Resume the XLRON v1.0.0 release notes, starting right after the last line shown.

Document:
__________
Releases: micdoh/XLRON
XLRON v1.0.0
XLRON v1.0.0
The first major release of XLRON — a JAX-based simulation framework for resource allocation in optical networks. One library, every execution mode: a fast simulation engine that runs entirely on accelerator hardware, an integrated PPO trainer, classical heuristics, capacity bound estimators, an end-to-end differentiable physical layer, and a browser GUI.
Documentation: https://micdoh.github.io/XLRON/
What's in this release
Reproduces results for these papers
-
XLRON: Accelerated Reinforcement Learning Environments for Optical Networks — Doherty, Beghelli — OFC 2024.
The original announcement of XLRON, focused on the JAX implementation, GPU parallelism, and the DeepRMSA reproduction. -
Reinforcement Learning with Graph Attention for Routing and Wavelength Assignment with Lightpath Reuse — Doherty, Beghelli — ONDM 2025 (arXiv:2502.14741).
A Graph-Attention RL agent for the RWA-with-Lightpath-Reuse formulation. → Reproduce all figures -
Reinforcement Learning for Dynamic Resource Allocation in Optical Networks: Hype or Hope? — Doherty, Beghelli — JOCN 17(9), D1 (2025), DOI 10.1364/JOCN.559990 (arXiv:2406.01919).
A systematic survey of ~100 RL-for-RMSA papers, reproducing five highly-cited published RL solutions in matched simulation settings. → Reproduce all figures -
Comparison of Dynamic Elastic Optical Network Capacity Bound Estimation Methods — Doherty*, Deng*, Beghelli, Toni, Bayvel — submitted to ECOC 2026.
Systematic comparison of cut-set, resource-prioritized defragmentation, and KSP heuristic bounds across the 118 real-world topologies of TopologyBench. → Reproduce all figures -
XLRON: A Framework for Hardware-Accelerated and Differentiable Simulation of Optical Networks — Doherty, Beghelli, Jarmolovičius, Deng, Killey, Bayvel, Toni — in preparation, targeted at JOCN.
__________
Dataset excerpts:
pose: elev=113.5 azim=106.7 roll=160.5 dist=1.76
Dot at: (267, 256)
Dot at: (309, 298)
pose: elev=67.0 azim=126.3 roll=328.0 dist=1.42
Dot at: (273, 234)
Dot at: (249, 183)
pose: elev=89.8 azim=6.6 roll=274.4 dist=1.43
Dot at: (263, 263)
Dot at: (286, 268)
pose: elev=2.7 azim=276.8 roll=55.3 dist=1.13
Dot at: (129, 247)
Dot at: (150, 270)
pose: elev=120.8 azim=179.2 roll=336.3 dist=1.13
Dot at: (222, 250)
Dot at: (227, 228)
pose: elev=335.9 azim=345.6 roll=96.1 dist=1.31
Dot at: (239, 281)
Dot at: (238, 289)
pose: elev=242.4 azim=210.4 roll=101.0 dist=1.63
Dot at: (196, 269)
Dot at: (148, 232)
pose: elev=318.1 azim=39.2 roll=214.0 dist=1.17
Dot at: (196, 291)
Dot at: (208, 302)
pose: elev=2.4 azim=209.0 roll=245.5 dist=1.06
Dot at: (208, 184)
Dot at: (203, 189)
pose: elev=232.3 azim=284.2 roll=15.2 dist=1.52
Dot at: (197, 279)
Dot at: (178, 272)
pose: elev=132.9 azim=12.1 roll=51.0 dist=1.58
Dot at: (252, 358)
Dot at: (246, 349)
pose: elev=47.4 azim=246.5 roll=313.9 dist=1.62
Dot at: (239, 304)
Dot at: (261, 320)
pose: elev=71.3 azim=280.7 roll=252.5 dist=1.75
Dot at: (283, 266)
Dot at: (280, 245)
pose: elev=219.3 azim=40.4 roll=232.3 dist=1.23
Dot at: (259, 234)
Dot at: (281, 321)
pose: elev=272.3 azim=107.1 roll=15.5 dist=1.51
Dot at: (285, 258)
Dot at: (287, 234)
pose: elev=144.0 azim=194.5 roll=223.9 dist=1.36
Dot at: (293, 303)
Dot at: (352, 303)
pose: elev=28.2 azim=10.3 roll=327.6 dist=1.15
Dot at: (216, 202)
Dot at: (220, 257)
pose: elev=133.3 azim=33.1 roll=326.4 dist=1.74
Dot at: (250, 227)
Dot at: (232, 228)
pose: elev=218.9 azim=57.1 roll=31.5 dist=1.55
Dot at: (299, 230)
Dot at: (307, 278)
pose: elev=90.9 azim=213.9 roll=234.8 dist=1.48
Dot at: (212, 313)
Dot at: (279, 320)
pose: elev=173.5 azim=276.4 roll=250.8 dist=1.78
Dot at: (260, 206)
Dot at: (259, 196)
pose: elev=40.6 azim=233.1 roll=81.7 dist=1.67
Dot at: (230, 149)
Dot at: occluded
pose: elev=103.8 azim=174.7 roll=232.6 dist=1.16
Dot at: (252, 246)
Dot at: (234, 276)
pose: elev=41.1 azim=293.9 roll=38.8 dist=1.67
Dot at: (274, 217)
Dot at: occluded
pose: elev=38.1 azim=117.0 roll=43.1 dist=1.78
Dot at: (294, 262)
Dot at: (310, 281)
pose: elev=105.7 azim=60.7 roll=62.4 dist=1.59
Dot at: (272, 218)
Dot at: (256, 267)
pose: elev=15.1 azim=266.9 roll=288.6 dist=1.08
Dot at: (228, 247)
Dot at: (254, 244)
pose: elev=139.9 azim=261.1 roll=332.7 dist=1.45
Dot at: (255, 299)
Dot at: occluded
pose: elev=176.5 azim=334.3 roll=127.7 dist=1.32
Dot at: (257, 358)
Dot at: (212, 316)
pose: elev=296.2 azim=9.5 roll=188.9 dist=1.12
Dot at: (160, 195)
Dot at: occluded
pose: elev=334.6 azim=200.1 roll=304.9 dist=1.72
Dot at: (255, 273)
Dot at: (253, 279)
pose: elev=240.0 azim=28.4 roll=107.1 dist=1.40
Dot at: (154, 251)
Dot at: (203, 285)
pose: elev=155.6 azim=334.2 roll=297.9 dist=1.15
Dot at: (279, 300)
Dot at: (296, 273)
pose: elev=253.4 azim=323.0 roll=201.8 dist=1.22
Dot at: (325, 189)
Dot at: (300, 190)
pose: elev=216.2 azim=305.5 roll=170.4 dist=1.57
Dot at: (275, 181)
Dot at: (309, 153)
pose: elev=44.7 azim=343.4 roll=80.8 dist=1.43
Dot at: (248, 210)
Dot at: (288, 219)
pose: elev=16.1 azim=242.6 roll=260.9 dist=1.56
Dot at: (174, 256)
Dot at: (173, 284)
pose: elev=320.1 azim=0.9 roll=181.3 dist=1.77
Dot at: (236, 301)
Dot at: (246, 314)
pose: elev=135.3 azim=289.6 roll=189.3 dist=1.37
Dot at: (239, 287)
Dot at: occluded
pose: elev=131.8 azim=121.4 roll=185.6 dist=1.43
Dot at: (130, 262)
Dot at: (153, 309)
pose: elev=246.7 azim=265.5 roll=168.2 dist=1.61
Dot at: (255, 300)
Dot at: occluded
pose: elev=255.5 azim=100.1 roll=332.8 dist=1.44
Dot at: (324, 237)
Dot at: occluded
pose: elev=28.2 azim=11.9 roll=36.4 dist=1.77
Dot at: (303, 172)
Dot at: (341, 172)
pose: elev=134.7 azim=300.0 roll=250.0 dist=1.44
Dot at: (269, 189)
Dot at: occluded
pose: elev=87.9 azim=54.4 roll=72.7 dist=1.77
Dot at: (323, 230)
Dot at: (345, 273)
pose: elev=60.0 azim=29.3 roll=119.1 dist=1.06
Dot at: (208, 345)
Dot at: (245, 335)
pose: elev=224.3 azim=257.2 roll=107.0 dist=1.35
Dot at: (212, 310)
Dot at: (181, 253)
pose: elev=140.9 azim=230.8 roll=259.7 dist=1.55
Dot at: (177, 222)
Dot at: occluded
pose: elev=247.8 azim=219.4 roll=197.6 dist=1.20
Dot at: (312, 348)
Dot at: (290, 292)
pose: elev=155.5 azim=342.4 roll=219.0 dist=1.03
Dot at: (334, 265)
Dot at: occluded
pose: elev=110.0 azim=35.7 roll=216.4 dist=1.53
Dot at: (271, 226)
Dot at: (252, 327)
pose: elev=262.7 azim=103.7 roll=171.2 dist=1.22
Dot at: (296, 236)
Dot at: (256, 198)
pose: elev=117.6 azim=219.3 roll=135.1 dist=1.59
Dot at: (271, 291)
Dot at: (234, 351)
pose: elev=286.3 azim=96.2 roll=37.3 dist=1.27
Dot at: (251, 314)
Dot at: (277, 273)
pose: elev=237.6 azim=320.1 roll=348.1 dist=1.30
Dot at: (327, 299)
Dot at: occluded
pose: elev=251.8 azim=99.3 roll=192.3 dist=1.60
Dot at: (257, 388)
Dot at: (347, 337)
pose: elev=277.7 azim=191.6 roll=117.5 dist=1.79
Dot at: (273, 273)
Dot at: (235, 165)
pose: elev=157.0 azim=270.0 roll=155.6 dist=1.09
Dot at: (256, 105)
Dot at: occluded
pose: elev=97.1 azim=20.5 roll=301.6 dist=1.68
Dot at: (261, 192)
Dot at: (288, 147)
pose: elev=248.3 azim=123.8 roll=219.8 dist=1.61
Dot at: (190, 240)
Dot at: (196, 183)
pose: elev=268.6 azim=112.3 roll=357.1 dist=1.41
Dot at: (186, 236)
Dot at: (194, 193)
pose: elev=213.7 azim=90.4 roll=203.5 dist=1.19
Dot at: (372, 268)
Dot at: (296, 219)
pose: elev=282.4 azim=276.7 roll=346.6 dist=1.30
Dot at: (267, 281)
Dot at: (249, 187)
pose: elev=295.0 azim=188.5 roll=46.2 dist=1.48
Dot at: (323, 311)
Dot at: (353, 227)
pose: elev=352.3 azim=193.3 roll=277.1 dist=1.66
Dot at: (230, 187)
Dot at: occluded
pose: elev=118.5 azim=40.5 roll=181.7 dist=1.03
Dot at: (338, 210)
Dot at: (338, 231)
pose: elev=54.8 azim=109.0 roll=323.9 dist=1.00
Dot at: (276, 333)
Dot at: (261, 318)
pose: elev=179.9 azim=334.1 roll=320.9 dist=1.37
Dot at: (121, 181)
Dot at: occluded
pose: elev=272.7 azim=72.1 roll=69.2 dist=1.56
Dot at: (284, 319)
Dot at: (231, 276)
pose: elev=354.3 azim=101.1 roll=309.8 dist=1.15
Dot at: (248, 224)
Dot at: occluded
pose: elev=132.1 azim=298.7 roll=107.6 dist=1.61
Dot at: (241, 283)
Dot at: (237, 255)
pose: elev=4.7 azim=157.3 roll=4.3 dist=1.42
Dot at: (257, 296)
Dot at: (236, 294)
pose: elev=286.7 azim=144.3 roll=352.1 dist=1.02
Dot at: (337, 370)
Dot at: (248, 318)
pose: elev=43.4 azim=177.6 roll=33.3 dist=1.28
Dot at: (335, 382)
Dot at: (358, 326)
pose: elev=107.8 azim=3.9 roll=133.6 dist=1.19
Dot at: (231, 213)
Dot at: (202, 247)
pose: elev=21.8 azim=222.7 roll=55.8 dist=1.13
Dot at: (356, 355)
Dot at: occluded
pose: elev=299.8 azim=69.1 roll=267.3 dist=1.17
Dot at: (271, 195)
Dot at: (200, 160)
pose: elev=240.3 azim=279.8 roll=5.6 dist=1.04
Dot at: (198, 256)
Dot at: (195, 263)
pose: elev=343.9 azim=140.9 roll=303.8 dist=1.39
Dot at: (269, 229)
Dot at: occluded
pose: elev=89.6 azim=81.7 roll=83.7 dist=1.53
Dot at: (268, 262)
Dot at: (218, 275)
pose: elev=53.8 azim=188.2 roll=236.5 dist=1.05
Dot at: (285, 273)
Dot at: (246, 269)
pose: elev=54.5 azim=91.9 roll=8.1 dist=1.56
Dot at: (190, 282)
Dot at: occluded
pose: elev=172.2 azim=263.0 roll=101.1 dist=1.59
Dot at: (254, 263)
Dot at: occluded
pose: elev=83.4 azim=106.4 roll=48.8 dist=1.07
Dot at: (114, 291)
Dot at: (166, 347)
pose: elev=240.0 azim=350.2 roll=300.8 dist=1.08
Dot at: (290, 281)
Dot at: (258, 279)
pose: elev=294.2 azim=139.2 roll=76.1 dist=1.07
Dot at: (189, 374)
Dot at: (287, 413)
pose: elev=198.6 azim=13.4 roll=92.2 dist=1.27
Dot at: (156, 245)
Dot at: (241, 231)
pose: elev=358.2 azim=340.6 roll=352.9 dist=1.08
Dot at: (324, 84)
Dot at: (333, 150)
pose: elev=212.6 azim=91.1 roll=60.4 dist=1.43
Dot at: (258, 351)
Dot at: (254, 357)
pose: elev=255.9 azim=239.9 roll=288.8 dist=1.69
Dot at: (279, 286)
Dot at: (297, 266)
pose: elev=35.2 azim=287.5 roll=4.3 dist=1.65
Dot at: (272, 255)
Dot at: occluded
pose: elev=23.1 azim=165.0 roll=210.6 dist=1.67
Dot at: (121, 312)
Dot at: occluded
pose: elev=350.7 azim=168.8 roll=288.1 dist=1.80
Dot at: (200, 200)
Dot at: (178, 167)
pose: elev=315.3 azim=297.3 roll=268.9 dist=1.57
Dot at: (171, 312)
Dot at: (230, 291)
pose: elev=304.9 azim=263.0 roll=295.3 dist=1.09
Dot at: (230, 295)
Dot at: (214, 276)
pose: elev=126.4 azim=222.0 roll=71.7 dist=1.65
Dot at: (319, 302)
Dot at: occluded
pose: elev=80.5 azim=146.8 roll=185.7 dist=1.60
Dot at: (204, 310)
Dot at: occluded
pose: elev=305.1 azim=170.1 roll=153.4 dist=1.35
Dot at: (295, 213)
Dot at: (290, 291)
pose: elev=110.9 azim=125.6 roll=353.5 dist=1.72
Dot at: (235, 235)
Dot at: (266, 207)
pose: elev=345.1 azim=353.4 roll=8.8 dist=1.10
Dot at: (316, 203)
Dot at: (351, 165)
__________
Result below:
Architecture, cross-library benchmarks, ISRS GN + DRA validation against the Gerard et al. 2025 C+L-band experiment, differentiable-simulation case studies, and the GUI/CLI. → Reproduce all figures -
Graph Transformers and Stabilized Reinforcement Learning for Large-Scale Dynamic Routing, Modulation and Spectrum Allocation in Elastic Optical Networks — Doherty, Beghelli, Toni — in preparation, targeted at JOCN.
First transformer trained from scratch with RL for dynamic RMSA. Beats the strongest heuristic on every standard benchmark and scales to USA100 (100 nodes) and TataInd (143 nodes). → Reproduce all figures
Speed
- 6 × 10⁶ steps/s for RMSA on a single A100 with 2,048 parallel envs.
- 300× higher single-device throughput than Flex Net Sim (the fastest single-core CPU library) once GPU parallelism is engaged.
- 222–1,494× wall-clock speedup over DeepRMSA / Optical-RL-Gym for end-to-end RL training on the canonical DeepRMSA benchmark, while also achieving lower blocking via invalid action masking.
- Near-linear scaling with the number of parallel environments on GPU.
- See the Speed & comparisons page for the cross-library numbers.
Browser GUI
- New tabbed Streamlit GUI exposing every option, every execution mode, every preset.
- Launch with a single command:
xlron. Point your browser at the printed URL. - Tabs: Setup, Model & Training, Physical Layer, Logging & Output. Every flag has a descriptive tooltip.
- All execution modes covered: RL training, heuristic evaluation, model evaluation, capacity bound estimation, differentiable optimization.
- Save and reload complete configurations as presets (e.g. the
gerard2025C+L-band 90-channel system). - Live output stream with the constructed CLI command, training progress, blocking probability, and other metrics as they appear.
- Live
rendervisualisation of per-link spectrum allocation, network topology with the current request highlighted, blocking probability, utilisation, and request details. - See the GUI page.
Graph Transformer policy (--USE_TRANSFORMER)
- Built-in Graph Transformer actor-critic with Wavelet-Induced Rotary Encodings (WiRE) for graph positional encoding.
- To our knowledge, the first transformer trained from scratch with RL on dynamic RMSA, and the first RL method from the standard benchmarks to consistently match or beat the strongest heuristics.
- Three training stabilisations make this work with PPO + invalid action masking:
- Off-policy invalid action masking (
--OFF_POLICY_IAM) — importance ratios computed against the unmasked policy so gradients flow through masked actions. - Valid mass stabilisation (
--VALID_MASS_LOSS_COEF,--VML_SCHEDULE,--IAM_GATING,--IAM_DAMPING) — log-barrier loss + per-step damping + hard gating that keep the unmasked policy from collapsing off the valid action set. - Pre-LayerNorm — eliminates warm-up, keeps gradients well-behaved.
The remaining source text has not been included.